Carlos Ghosn pointe ce qu’il appelle un « manque de leadership » des patrons de l’industrie automobile historique, et il n’hésite pas à les mettre en garde : « Je trouve que les constructeurs européens, américains, japonais, voire coréens, ont du souci à se faire. D’autant plus qu’ils sont souvent managés par des gens qui n’ont pas le niveau. » Il va même plus loin en enfonçant le couteau : « Si vous n’avez pas un leadership de taille, vous avez cette vague déferlante chinoise qui vous arrive avec de la technologie, des coûts, de la logistique, une ambition, un support inconditionnel de l’État chinois. Il faut vraiment être très créatif pour pouvoir faire face. »

Pour lui, l’époque du confort industriel est révolue : « Il a toujours fallu être novateur, mais maintenant, c’est une question de vie ou de mort. Avant, ça passait encore si vous ne l’étiez pas. Maintenant, ça ne passe plus. » Un constat lucide, qui sonne aussi comme un avertissement pour une industrie européenne et japonaise engluée dans ses lenteurs administratives et beaucoup trop de conservatisme.

Renault, Nissan, Mitsubishi : « Ça me fend le cœur »

Lorsqu’il parle de l’Alliance Renault-Nissan-Mitsubishi, qu’il avait façonnée avant sa chute en 2018, le ton se fait plus amer. « Renault-Nissan, ça me fend le cœur de les suivre. Je suis tellement triste de là où ils sont aujourd’hui par rapport à là où ils étaient en 2018 », confie-t-il.
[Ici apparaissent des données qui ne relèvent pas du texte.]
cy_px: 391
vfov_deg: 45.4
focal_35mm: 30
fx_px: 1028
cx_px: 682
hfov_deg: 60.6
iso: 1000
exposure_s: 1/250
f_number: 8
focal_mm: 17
Mais, comme chez Carlos Tavares, ce constat échappe toujours à une véritable remise en question, de la part de ces patrons qui ont un peu vite tendance à considérer que c’est après leur départ que tout a commencé à s’effondrer — comme pour se dédouaner des échecs. C’est une manière de réécrire l’histoire pour sortir la tête haute de ce type d’interview, qui doit laisser une légère amertume parmi les équipes dirigeantes des constructeurs cités.
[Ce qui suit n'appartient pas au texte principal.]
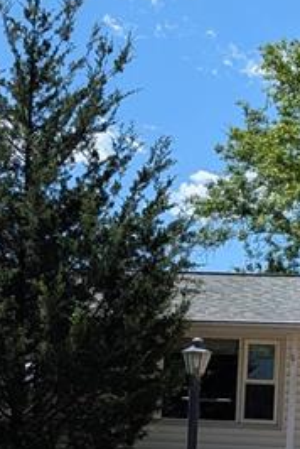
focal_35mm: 96
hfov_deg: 14.2
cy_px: 432
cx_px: 233
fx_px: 1197
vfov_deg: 20.6
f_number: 1.68
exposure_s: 1/1195
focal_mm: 6.9
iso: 21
Carlos Ghosn avec la Nissan Leaf // Source : Wikipédia
Carlos Ghosn avec la Nissan Leaf. // Source : Wikipédia

L’ancien patron évoque une descente aux enfers : « Les volumes ont baissé, les ambitions ont baissé, la technologie a baissé, même la valeur de l’action a baissé. » Et le constat est sans appel : « Je suis triste pour l’Alliance parce qu’elle n’existe plus. Je suis triste pour les actionnaires Renault, Nissan, Mitsubishi, parce que quelque part, on les a trompés. Quand on compare où ils sont en 2025 par rapport à 2018, ça n’a plus rien à voir. »

Un tacle frontal à l’équipe actuelle et à l’État français, actionnaire majeur de Renault, accusé implicitement d’avoir sacrifié une ambition mondiale sur l’autel du court terme. Un jugement expéditif, Carlos Ghosn semblant oublier que le contexte du marché n’est plus celui qu’il a connu. Aurait-il fait mieux que Luca de Meo ou que ce que va faire François Provost à la tête du groupe Renault ? Il est légitime d’en douter.
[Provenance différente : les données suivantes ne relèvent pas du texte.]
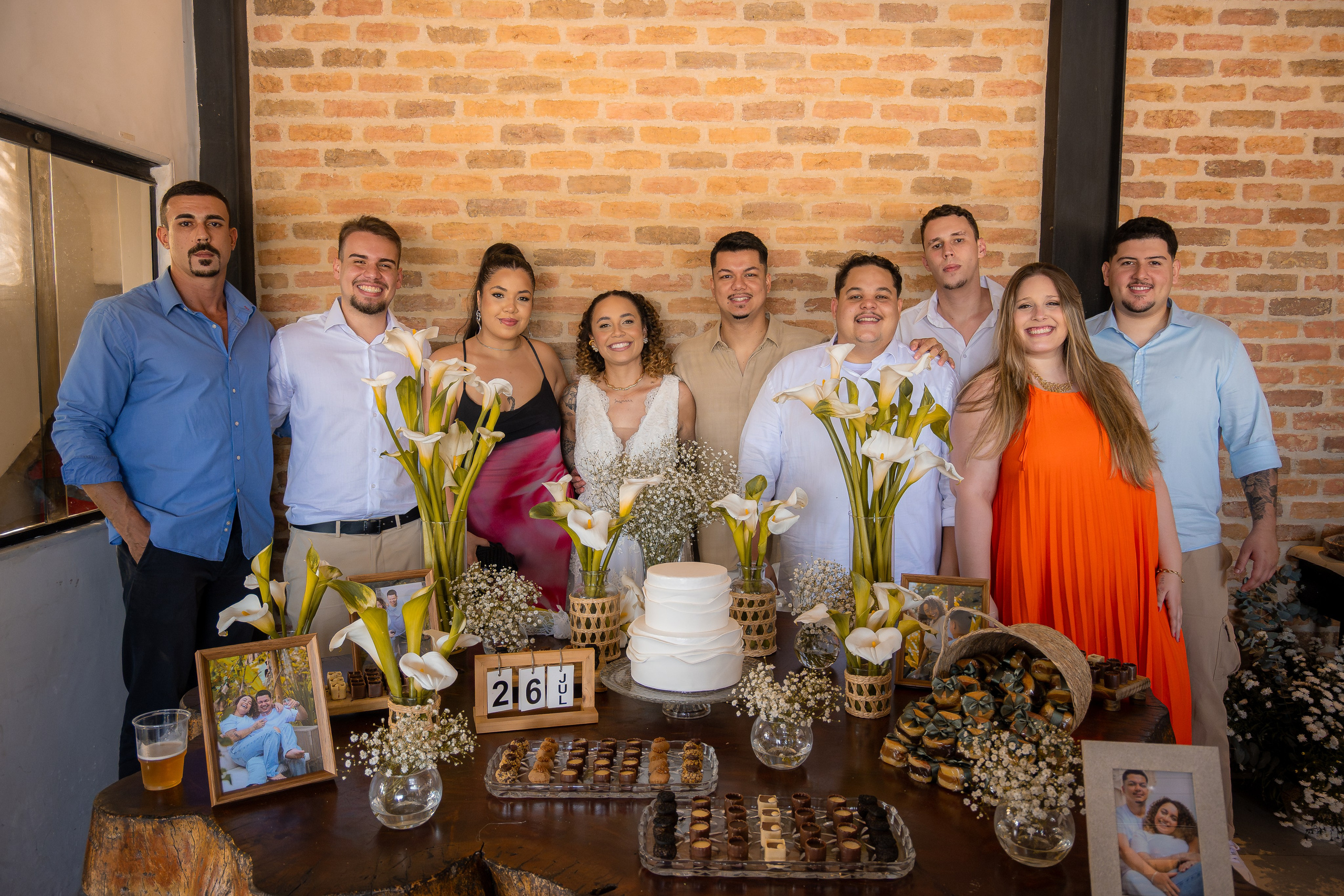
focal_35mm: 26
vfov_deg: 49.5
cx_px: 672
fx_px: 972
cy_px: 448
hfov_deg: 69.3
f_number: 3.5
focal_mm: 17
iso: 1000
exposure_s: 1/160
Carlos Ghosn n’a de toute façon jamais fait dans la demi-mesure, et cette interview le confirme. Entre lucidité et amertume, il délivre un discours qu’il convient de prendre avec des pincettes. Ironie du sort, sa conclusion sonne comme un propos soutenu par Carlos Tavares : « Mais ne nous prenons pas trop au sérieux : il n’y aura aucun survivant. » Une manière de dire que personne n’est à l’abri, pas même les groupes qu’il admire, mais qui rappelle étrangement le darwinisme automobile défendu par celui qu’il avait poussé vers la sortie de Renault.

Qu’on l’aime ou qu’on le déteste, Carlos Ghosn n’a pas tort sur un point : si les constructeurs européens ne retrouvent pas vite le goût du risque et de l’innovation, ils finiront balayés par ceux qu’ils regardaient encore de haut hier.